● 必要な作業:
**A.** 原文のうち、「在位中のエリザベス女王が主人公」から「この二人の名前にピンと来る方もいらっしゃるかもしれません。」までの部分(両端を含む)を一字一句変えずに書き写してください。
**B.** 原文の次の一文を英語に訳してください:「そう、あの映画「クイーン」の主演&脚本と同じコンビなんです。」

====== 原文

「この世で最後まで生き残る国王は5人だけだ。トランプの4人の王様とイギリス国王である。」
ファルーク1世
念願の舞台の劇場公開版を観てきました!
本作は、演劇界最高峰の英ロイヤル・ナショナル・シアターが世界で上演した演目の中から、厳選した最高の舞台を映画館で劇場公開する「ナショナル・シアター・ライブ」と呼ばれる企画の一作品です。
在位中のエリザベス女王が主人公
本作は、在位中の英国女王エリザベス二世を主人公に(!)、その即位から現代までの英国歴代首相との毎週火曜日夕方のオーディエンス(謁見)の模様を、時にコミカルに、時に深刻に描いています。
主演(エリザベス女王役)はヘレン・ミレン。脚本はピーター・モーガン。
この二人の名前にピンと来る方もいらっしゃるかもしれません。
そう、あの映画「クイーン」の主演&脚本と同じコンビなんです。
ですから、本作を観る前夜は、自宅で「クイーン」を鑑賞、ヘレン・ミレン扮するエリザベス女王が陸続きでした。

============
====== データ抜粋

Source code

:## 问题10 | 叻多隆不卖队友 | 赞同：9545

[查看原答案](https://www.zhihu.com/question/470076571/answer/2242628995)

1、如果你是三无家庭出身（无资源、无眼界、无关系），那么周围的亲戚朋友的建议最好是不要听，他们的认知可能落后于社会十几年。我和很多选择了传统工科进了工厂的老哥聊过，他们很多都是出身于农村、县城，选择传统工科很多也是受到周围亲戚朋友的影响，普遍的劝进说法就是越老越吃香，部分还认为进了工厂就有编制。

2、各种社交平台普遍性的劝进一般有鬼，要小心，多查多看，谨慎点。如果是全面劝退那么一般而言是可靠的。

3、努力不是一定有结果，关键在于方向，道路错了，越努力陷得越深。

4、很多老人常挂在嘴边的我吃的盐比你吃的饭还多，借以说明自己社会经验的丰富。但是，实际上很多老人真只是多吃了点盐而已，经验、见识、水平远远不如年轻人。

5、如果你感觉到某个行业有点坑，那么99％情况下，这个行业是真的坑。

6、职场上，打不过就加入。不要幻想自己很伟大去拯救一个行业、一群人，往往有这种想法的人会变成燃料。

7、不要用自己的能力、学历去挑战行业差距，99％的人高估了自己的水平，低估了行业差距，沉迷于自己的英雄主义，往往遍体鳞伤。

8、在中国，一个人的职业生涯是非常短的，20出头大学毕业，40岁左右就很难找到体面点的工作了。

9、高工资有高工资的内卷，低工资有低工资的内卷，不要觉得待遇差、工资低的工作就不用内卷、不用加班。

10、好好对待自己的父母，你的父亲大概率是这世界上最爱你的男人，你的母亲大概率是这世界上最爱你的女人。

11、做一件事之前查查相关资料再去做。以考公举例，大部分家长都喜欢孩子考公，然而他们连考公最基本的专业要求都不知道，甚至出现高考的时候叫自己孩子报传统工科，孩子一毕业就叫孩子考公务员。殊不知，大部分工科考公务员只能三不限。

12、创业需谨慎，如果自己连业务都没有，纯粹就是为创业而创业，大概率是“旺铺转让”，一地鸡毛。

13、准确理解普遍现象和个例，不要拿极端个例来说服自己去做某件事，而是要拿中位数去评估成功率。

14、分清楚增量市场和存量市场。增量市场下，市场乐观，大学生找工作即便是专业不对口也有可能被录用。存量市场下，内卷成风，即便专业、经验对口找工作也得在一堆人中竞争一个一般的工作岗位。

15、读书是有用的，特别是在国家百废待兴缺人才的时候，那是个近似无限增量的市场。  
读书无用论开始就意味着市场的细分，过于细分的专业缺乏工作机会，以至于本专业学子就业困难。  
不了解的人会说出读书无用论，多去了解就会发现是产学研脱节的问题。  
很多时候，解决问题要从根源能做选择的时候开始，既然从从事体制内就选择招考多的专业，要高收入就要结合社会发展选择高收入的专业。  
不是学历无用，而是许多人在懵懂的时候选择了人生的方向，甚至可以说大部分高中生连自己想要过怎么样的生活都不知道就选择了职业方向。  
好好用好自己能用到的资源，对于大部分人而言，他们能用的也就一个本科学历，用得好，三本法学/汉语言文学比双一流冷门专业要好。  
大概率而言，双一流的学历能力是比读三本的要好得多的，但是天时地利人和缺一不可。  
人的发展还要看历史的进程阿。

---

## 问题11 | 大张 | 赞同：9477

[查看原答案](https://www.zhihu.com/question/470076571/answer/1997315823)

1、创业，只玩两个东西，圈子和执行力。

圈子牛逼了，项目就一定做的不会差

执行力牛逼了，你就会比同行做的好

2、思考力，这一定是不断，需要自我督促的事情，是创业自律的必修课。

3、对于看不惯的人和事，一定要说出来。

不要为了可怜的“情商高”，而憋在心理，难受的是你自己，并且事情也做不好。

============

● 各項目の解答:
**A.**
在位中のエリザベス女王が主人公
本作は、在位中の英国女王エリザベス二世を主人公に(!)、その即位から現代までの英国歴代首相との毎週火曜日夕方のオーディエンス(謁見)の模様を、時にコミカルに、時に深刻に描いています。
主演(エリザベス女王役)はヘレン・ミレン。脚本はピーター・モーガン。
この二人の名前にピンと来る方もいらっしゃるかもしれません。

**B.** Yes, they are the same duo who served as the lead actress and screenwriter of the film "The Queen."